*DATA*
◆ ◆ ◆

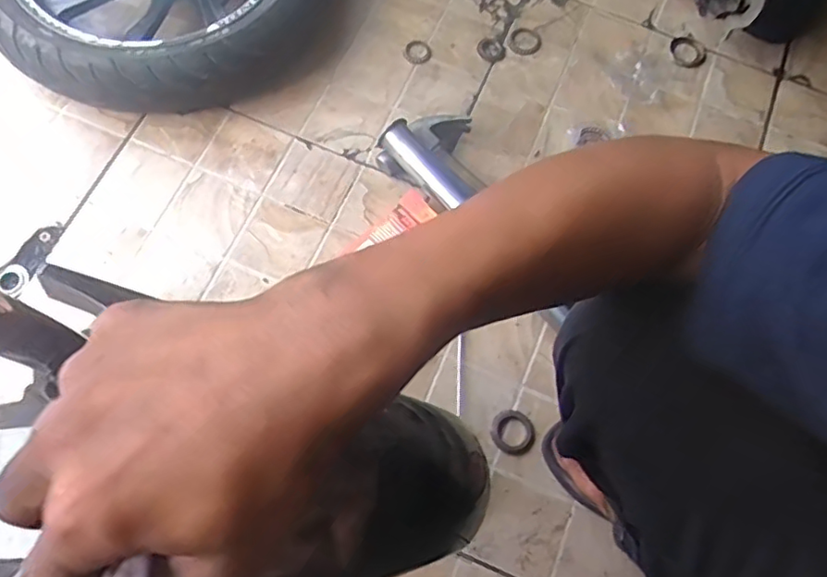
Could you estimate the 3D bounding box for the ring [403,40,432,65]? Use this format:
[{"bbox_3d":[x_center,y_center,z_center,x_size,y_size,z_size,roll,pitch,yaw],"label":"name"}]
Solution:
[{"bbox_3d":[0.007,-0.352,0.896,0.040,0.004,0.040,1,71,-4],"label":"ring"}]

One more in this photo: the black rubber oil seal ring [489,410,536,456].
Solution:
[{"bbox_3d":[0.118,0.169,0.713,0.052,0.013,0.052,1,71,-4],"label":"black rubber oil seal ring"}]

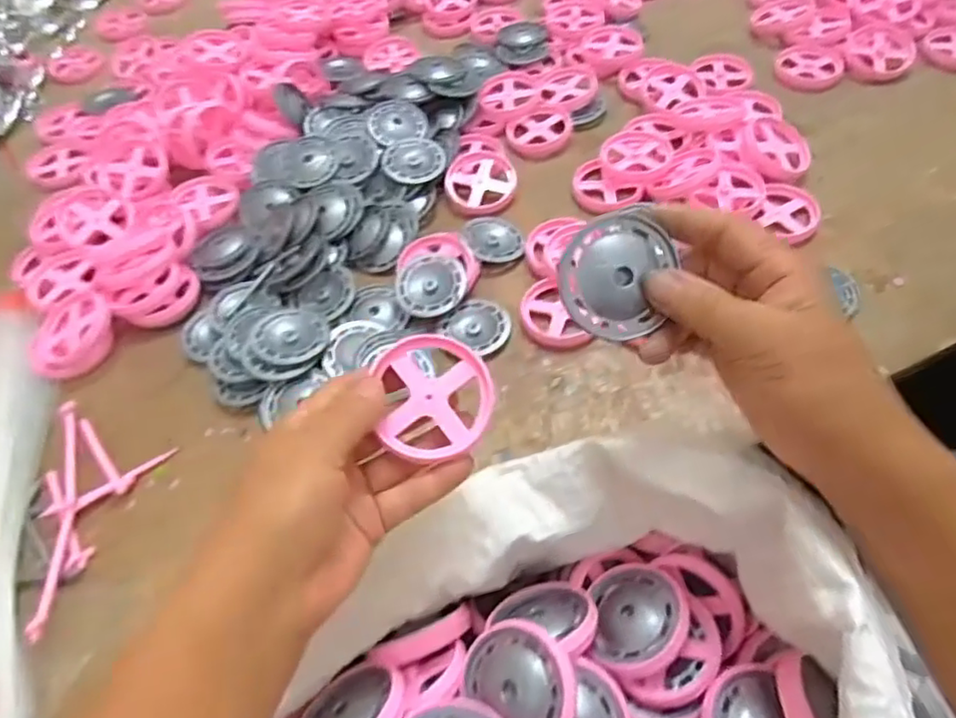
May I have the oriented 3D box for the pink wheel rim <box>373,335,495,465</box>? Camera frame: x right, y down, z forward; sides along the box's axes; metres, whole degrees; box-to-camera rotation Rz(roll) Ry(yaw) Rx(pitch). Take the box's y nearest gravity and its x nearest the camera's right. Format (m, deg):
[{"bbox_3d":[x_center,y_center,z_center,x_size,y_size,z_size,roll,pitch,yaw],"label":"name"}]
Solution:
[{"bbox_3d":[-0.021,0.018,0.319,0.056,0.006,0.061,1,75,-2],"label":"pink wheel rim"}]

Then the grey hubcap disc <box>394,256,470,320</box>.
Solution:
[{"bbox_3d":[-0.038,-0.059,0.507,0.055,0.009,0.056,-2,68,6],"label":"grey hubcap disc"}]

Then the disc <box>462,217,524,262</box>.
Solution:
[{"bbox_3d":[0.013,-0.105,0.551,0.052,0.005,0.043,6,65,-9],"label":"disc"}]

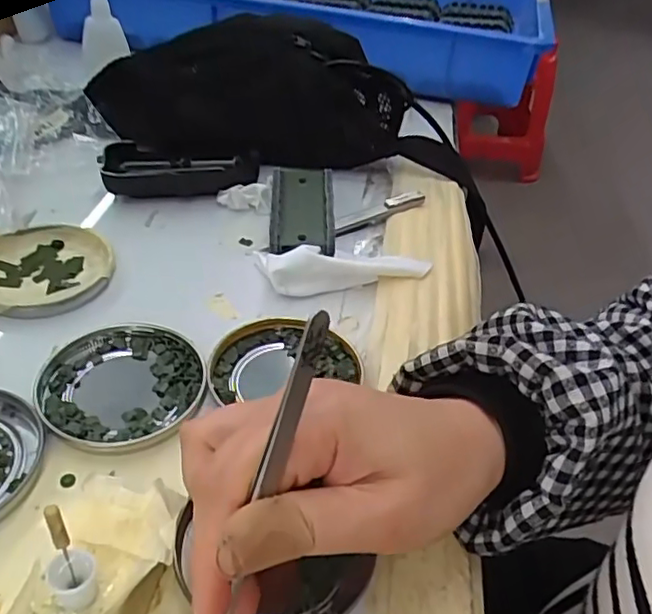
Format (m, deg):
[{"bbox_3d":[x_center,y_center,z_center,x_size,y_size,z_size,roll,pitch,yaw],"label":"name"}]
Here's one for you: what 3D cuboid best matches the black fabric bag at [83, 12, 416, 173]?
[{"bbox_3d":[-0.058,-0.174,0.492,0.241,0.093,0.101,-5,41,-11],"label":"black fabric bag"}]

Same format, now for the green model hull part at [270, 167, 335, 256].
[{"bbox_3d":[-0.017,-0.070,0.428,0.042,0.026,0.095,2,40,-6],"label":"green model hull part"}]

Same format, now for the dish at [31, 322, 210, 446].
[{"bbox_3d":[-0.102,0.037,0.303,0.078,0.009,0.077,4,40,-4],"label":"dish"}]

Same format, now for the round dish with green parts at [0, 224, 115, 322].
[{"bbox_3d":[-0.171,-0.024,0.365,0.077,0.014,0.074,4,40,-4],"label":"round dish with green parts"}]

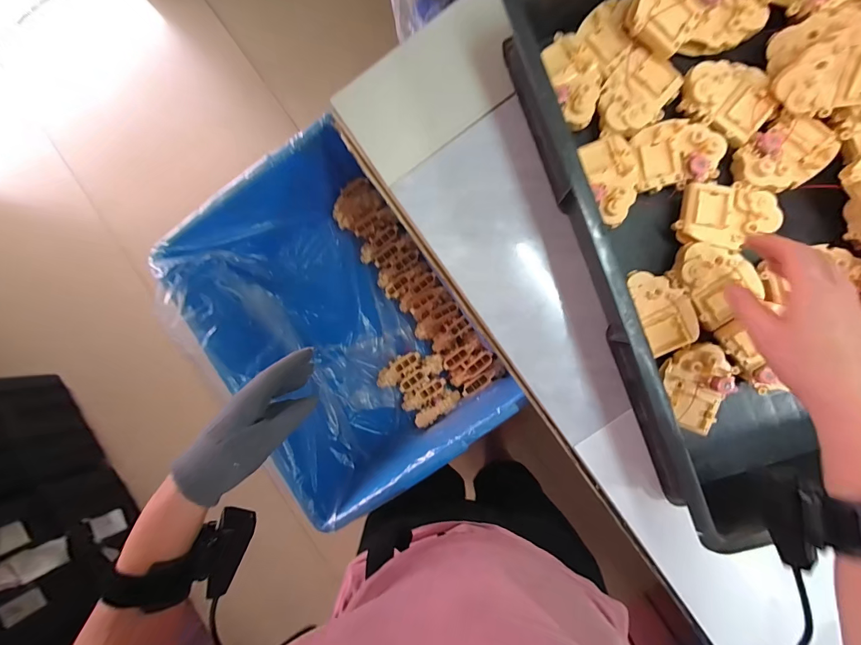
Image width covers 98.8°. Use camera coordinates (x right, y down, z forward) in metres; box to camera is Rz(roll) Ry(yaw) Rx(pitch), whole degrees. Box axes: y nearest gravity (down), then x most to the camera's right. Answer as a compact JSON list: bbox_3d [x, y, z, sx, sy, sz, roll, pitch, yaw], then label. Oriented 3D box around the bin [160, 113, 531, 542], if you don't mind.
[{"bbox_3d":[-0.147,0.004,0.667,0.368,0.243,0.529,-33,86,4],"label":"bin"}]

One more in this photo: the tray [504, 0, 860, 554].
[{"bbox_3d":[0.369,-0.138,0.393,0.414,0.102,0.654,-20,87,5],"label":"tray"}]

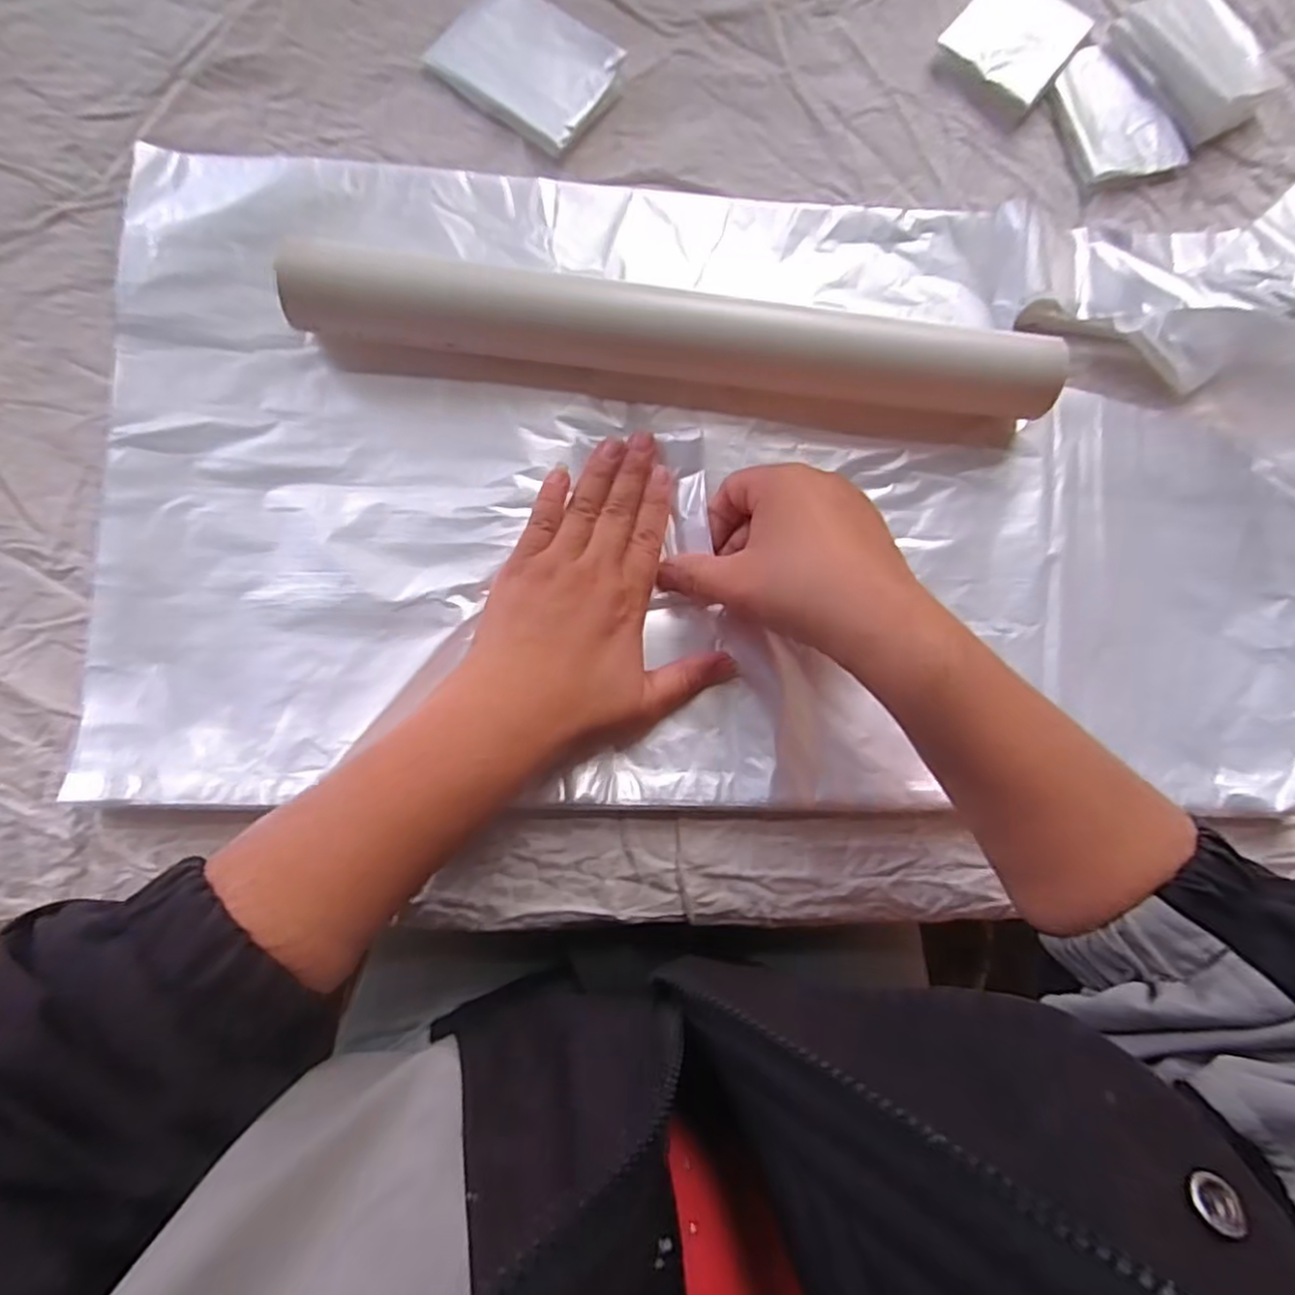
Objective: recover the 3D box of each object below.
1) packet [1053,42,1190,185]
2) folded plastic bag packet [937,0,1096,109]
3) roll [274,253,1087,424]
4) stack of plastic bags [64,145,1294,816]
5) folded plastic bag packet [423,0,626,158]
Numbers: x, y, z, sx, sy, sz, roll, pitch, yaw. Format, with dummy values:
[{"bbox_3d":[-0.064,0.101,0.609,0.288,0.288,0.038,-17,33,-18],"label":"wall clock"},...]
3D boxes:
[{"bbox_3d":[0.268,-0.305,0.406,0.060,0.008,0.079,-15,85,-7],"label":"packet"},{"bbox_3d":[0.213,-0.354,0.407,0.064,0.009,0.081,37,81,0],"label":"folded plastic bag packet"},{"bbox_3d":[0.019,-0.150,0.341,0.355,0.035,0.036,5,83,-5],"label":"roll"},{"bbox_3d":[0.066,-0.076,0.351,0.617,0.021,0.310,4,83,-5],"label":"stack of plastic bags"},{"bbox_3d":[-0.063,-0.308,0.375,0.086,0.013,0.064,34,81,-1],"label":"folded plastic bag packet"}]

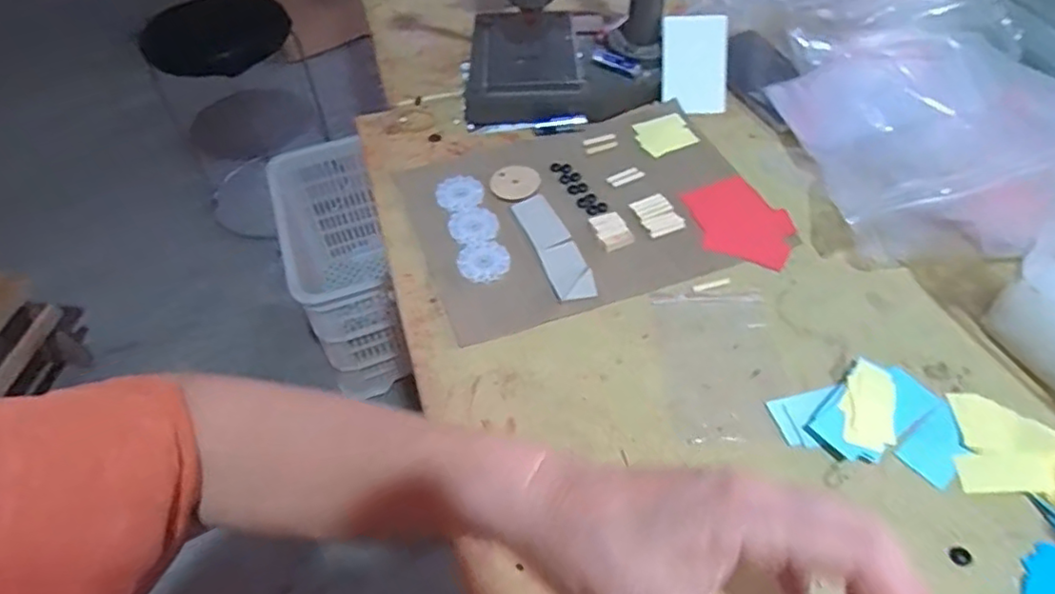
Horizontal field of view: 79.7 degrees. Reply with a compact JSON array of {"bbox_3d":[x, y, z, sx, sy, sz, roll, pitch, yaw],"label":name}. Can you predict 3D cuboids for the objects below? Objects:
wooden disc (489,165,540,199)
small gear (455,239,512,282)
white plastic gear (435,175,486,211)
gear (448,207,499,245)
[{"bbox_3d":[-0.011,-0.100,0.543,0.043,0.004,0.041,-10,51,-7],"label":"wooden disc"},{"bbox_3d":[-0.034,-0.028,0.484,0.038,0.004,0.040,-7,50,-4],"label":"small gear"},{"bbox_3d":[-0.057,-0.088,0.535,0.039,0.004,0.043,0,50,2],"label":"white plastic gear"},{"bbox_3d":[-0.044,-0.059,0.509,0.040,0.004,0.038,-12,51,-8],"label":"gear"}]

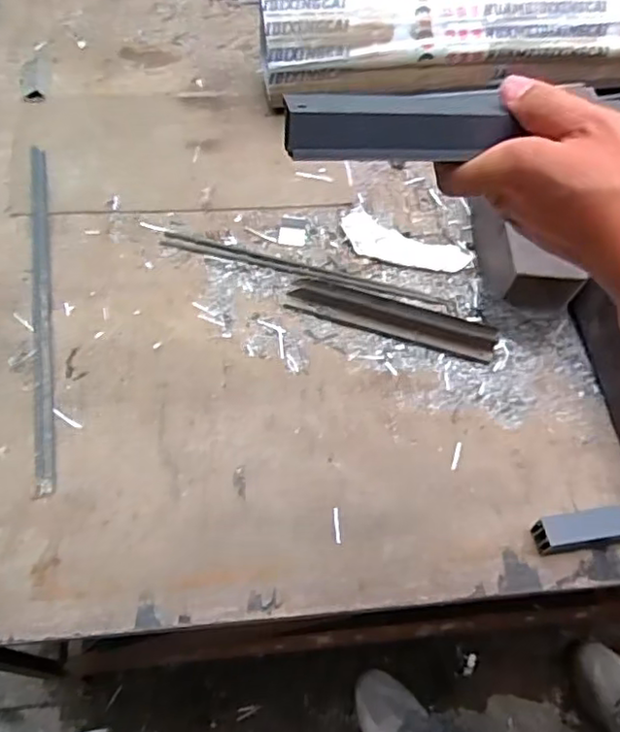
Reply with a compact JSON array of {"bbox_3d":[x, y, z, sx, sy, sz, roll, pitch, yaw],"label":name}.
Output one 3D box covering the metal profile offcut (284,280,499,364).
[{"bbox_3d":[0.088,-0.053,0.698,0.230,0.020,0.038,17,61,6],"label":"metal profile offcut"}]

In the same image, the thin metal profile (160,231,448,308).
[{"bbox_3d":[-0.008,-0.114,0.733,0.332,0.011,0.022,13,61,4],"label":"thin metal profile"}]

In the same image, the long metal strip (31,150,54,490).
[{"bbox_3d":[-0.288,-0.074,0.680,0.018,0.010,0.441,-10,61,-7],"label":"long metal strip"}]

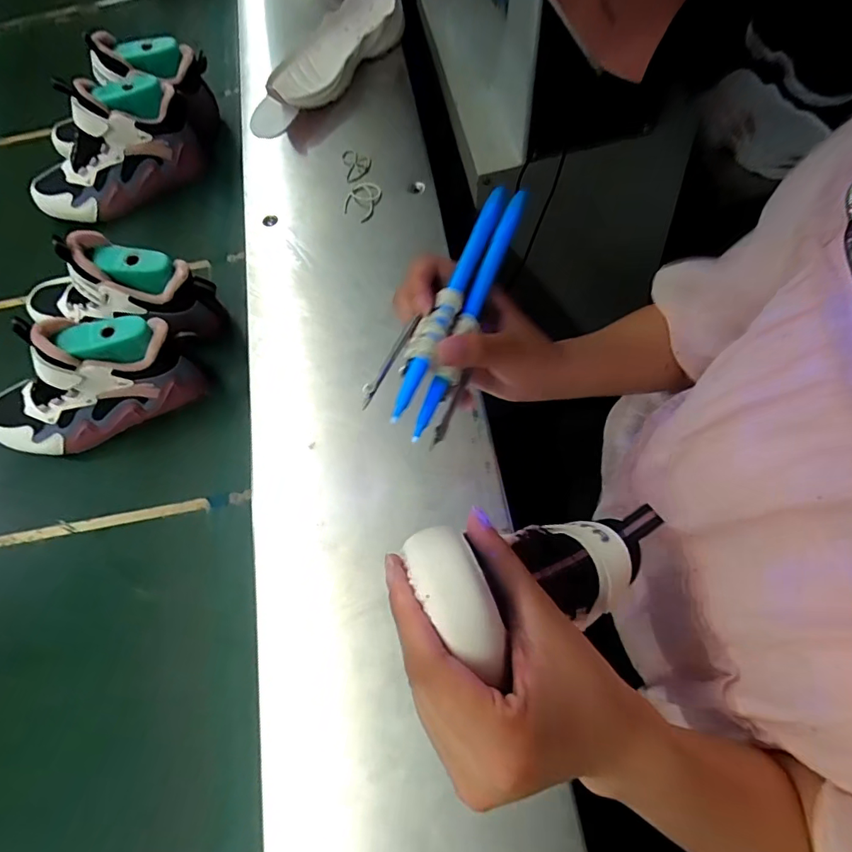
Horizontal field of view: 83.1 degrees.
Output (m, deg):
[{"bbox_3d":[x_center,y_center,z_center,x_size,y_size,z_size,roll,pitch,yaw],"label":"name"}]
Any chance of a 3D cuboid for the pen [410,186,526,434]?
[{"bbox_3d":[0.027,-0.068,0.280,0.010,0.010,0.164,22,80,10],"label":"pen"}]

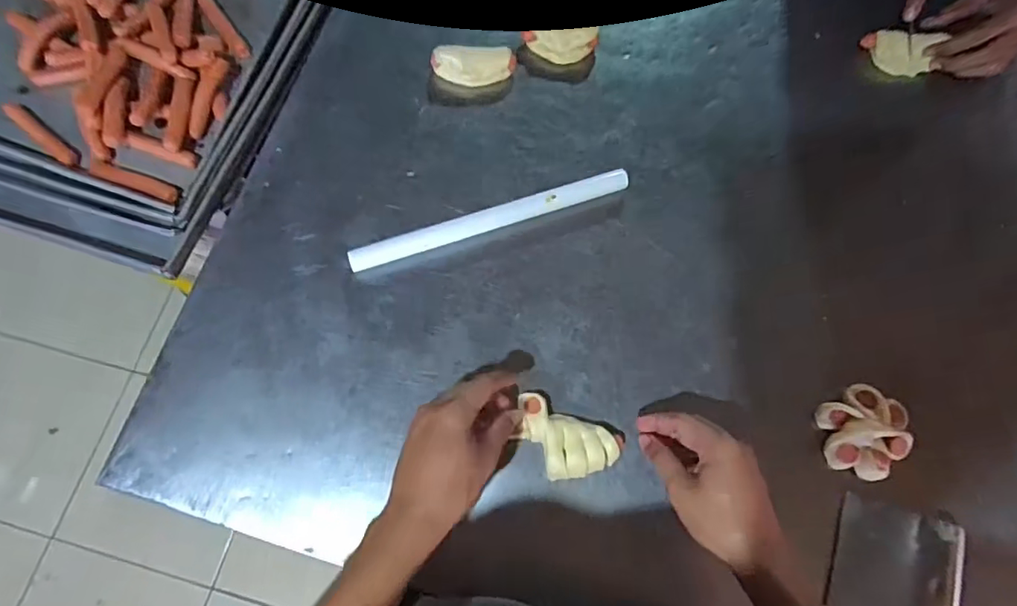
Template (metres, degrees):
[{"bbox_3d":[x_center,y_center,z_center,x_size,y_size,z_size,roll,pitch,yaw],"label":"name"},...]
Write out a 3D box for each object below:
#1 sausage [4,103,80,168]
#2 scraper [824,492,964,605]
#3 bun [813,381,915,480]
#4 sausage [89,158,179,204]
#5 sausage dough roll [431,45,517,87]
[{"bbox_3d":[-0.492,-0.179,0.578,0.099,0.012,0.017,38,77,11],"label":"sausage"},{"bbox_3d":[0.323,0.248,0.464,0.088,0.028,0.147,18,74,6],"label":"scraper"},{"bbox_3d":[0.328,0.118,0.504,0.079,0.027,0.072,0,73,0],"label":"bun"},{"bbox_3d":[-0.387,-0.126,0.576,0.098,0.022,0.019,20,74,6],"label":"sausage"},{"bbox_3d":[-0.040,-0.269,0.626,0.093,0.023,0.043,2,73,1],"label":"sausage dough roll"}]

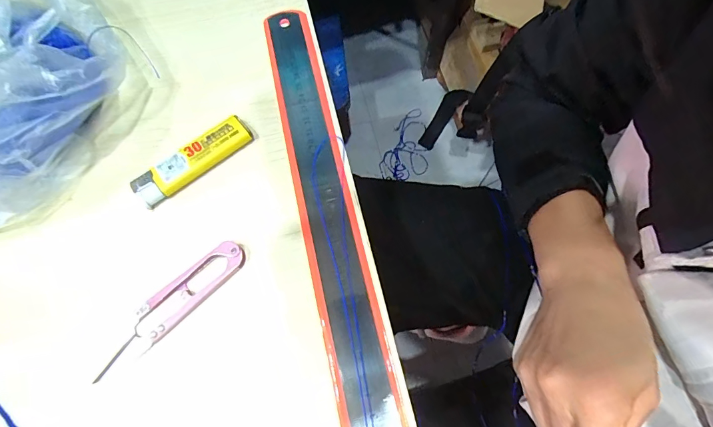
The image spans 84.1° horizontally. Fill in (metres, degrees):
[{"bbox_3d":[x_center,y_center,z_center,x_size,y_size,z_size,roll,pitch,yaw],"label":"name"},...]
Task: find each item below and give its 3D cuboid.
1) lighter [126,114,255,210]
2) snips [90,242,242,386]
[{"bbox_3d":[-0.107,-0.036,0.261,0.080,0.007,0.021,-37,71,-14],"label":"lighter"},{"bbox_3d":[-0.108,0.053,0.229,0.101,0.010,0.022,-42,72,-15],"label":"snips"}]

◆ ◆ ◆

*TASK PROMPT*
When a line in the listing above holds the word "view", copy it.

*OUTPUT*
Horizontal field of view: 79.7 degrees. Reply with a compact JSON array of {"bbox_3d":[x, y, z, sx, sy, sz, roll, pitch, yaw],"label":name}. Can you predict 3D cuboids for the objects below? Objects:
Horizontal field of view: 83.1 degrees.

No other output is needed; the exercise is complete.